[Change detection data]
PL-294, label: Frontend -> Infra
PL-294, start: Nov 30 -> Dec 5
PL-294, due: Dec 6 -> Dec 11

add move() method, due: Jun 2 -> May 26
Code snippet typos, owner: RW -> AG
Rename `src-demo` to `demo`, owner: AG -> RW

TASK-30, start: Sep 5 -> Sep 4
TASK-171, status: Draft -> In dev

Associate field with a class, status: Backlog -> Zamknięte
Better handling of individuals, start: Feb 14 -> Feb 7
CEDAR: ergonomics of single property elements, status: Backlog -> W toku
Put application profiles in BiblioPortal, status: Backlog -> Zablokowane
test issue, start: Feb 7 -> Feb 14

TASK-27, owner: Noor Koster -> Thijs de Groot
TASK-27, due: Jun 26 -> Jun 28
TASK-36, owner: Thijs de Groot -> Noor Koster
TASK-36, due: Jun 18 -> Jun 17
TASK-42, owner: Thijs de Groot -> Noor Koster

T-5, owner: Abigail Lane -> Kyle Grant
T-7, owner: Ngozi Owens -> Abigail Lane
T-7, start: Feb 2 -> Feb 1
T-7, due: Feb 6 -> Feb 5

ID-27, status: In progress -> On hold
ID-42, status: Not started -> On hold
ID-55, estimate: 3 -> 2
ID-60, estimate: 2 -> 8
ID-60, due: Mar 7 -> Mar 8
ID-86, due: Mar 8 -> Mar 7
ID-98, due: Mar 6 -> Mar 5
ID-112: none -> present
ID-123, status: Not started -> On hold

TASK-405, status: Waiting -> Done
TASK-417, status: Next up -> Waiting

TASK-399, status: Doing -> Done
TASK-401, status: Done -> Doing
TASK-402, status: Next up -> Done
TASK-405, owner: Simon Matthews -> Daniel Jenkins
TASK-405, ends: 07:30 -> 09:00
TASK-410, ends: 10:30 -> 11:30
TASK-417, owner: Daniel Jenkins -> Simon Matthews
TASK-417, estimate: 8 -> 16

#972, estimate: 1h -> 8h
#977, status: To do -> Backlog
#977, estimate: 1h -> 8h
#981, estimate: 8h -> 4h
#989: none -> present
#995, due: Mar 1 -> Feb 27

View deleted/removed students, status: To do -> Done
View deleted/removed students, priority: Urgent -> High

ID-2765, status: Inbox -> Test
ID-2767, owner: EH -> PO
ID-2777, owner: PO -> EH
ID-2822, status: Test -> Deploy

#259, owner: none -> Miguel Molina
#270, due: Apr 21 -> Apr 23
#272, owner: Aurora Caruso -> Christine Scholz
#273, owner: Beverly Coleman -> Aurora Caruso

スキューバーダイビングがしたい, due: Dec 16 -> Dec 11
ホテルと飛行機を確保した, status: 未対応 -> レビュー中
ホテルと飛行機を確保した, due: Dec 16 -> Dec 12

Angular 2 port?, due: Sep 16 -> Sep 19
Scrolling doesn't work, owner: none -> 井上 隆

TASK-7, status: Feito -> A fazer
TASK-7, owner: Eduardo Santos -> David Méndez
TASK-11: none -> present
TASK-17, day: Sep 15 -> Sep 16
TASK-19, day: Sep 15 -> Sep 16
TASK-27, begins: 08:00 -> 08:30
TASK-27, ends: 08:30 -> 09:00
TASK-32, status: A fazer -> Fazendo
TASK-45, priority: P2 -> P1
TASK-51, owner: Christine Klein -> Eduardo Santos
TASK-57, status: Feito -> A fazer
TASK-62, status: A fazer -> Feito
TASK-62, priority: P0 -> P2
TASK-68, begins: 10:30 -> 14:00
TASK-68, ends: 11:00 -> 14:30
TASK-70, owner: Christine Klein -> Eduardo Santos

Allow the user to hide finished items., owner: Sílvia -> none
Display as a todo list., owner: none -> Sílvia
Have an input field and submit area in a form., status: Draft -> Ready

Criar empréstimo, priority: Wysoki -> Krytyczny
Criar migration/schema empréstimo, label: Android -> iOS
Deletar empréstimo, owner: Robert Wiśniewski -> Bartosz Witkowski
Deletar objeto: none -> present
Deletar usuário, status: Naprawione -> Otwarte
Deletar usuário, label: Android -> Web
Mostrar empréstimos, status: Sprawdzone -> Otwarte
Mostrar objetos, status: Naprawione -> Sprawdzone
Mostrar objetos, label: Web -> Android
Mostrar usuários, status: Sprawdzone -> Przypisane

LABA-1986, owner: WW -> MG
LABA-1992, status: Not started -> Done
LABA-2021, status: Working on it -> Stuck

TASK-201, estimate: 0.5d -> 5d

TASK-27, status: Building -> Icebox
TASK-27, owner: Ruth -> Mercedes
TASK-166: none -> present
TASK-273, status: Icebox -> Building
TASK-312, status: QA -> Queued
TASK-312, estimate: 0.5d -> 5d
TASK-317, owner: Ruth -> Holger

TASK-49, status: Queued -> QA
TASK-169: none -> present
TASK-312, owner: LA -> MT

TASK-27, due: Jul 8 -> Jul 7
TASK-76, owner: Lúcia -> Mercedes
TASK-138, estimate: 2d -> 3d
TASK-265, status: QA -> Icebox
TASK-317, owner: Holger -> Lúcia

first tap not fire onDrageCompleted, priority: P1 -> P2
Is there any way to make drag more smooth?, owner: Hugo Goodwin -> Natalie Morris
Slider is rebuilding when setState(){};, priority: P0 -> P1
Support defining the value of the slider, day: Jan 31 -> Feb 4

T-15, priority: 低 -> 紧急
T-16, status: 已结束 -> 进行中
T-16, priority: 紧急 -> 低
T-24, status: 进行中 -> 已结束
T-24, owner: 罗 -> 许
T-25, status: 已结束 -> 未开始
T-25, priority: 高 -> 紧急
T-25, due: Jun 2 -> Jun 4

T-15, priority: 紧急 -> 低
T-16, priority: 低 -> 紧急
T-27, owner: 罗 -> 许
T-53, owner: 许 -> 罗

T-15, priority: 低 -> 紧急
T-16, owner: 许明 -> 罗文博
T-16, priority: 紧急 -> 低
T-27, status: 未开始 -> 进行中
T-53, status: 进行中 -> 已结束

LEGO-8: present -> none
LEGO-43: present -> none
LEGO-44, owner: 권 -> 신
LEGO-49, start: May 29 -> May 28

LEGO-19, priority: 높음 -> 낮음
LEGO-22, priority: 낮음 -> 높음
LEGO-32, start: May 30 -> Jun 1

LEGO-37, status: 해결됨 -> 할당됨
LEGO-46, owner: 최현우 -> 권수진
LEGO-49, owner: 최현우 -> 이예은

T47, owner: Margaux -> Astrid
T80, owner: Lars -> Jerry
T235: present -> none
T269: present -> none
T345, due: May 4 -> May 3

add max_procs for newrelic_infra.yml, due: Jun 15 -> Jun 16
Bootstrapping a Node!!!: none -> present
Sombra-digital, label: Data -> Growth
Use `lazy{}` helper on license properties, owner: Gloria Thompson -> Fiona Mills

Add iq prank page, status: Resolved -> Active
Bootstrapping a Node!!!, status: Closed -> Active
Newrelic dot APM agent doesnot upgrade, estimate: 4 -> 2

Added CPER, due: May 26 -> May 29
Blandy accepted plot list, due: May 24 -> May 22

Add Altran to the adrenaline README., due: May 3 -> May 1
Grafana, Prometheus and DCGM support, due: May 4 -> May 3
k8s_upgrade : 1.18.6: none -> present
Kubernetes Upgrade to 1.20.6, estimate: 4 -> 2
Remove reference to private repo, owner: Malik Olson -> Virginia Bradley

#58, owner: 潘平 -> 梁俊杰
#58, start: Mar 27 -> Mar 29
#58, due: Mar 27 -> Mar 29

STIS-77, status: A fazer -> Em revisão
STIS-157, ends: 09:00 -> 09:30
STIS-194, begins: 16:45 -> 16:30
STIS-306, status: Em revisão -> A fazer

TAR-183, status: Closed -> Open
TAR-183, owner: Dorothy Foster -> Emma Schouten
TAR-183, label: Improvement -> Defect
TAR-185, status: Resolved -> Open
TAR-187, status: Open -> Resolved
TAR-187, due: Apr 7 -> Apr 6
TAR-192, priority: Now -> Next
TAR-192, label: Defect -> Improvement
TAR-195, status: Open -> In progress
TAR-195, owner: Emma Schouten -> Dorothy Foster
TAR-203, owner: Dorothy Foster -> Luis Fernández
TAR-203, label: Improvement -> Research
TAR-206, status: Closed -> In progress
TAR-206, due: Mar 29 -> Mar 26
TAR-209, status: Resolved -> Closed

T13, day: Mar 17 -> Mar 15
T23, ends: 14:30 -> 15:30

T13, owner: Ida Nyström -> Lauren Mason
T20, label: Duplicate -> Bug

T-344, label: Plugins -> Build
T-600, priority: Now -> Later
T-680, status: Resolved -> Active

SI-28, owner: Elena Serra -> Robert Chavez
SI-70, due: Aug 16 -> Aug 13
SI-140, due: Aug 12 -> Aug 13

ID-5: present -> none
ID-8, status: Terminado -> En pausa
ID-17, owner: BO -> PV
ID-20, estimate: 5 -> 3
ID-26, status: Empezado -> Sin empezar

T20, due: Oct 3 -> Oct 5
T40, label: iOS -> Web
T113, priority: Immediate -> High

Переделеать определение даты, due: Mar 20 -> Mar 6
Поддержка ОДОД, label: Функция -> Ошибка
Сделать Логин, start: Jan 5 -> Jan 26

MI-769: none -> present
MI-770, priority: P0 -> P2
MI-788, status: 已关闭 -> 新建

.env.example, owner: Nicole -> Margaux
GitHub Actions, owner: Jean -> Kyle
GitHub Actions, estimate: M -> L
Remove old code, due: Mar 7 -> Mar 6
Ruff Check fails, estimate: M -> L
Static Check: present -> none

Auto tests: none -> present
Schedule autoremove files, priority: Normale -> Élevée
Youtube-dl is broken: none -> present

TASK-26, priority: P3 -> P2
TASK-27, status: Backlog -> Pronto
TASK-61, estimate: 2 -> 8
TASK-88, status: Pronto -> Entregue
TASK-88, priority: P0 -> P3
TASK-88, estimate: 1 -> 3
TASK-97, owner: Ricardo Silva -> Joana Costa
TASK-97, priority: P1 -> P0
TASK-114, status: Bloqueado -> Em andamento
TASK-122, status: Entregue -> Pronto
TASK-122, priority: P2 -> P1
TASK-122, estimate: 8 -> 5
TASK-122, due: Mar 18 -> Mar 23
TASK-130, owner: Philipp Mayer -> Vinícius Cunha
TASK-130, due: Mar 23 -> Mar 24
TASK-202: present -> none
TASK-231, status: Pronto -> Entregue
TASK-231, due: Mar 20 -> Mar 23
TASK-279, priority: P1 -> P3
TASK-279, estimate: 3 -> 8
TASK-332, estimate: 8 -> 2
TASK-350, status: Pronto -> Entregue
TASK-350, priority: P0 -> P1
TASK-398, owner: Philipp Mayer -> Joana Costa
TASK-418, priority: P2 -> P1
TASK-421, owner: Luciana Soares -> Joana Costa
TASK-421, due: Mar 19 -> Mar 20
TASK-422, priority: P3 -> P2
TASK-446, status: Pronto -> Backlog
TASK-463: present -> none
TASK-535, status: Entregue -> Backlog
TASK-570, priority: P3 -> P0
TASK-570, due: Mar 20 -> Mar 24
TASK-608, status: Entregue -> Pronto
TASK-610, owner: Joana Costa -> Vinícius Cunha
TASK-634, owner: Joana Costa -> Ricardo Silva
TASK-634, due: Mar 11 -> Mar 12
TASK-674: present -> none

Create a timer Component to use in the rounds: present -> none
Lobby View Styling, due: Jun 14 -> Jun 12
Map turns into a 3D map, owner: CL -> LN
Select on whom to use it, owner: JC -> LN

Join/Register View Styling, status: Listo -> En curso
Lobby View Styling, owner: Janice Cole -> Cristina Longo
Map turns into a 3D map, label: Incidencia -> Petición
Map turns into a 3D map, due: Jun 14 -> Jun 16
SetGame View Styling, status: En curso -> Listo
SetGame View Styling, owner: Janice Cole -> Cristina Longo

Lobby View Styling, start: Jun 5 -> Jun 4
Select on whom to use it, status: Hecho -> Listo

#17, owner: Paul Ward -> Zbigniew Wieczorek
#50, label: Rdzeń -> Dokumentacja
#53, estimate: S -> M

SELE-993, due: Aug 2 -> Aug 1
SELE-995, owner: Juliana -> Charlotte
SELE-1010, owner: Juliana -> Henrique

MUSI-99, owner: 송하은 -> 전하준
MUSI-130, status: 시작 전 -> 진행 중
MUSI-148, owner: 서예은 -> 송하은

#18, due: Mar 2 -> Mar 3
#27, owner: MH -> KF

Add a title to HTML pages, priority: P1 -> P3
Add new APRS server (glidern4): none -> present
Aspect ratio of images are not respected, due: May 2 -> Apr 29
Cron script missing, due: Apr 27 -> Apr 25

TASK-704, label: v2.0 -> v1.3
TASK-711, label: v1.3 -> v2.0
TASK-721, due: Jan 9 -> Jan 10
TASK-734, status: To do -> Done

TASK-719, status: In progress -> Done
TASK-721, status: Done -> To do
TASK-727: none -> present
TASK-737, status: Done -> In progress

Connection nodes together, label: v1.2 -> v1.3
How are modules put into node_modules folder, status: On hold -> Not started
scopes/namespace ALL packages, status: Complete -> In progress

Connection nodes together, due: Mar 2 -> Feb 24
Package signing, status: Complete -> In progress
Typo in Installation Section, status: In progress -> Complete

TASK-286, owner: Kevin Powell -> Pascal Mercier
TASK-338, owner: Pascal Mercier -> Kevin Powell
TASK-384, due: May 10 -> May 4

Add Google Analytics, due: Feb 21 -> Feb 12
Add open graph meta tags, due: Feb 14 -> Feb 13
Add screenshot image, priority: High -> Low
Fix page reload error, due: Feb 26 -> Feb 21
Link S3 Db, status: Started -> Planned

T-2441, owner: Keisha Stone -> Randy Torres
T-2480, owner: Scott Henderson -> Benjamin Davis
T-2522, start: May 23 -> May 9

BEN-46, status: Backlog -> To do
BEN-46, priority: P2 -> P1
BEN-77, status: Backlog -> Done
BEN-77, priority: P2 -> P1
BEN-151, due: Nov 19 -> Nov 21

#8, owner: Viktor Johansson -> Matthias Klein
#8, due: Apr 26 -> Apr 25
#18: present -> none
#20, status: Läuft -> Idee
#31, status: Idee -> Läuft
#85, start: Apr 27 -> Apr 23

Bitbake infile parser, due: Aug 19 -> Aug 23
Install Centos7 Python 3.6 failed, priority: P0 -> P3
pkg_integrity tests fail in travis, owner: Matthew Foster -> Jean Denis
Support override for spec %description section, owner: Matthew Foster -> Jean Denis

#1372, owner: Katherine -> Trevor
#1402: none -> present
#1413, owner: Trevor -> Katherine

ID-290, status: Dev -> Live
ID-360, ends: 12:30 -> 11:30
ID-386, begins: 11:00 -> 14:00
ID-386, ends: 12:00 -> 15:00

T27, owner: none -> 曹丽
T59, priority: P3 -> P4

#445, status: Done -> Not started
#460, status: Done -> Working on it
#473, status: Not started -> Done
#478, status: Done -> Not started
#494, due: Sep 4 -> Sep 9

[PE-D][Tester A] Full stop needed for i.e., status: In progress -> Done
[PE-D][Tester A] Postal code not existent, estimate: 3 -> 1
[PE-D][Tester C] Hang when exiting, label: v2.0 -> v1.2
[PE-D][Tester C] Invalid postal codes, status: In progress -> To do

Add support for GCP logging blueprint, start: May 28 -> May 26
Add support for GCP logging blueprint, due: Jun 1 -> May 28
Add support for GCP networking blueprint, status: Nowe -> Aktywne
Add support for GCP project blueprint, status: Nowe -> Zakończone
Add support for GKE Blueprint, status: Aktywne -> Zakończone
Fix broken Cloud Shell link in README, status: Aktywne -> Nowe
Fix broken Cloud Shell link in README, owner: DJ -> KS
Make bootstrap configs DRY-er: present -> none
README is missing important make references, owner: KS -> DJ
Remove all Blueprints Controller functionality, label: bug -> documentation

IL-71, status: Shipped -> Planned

_WHAT TO WORK ON:_
Would you retype the lines above from the one with "TASK-130, owner: Philipp" down to the one with "TASK-535, status: Entregue -> Backlog", word for word, both ends included and no other lines?

_TASK OUTPUT:_
TASK-130, owner: Philipp Mayer -> Vinícius Cunha
TASK-130, due: Mar 23 -> Mar 24
TASK-202: present -> none
TASK-231, status: Pronto -> Entregue
TASK-231, due: Mar 20 -> Mar 23
TASK-279, priority: P1 -> P3
TASK-279, estimate: 3 -> 8
TASK-332, estimate: 8 -> 2
TASK-350, status: Pronto -> Entregue
TASK-350, priority: P0 -> P1
TASK-398, owner: Philipp Mayer -> Joana Costa
TASK-418, priority: P2 -> P1
TASK-421, owner: Luciana Soares -> Joana Costa
TASK-421, due: Mar 19 -> Mar 20
TASK-422, priority: P3 -> P2
TASK-446, status: Pronto -> Backlog
TASK-463: present -> none
TASK-535, status: Entregue -> Backlog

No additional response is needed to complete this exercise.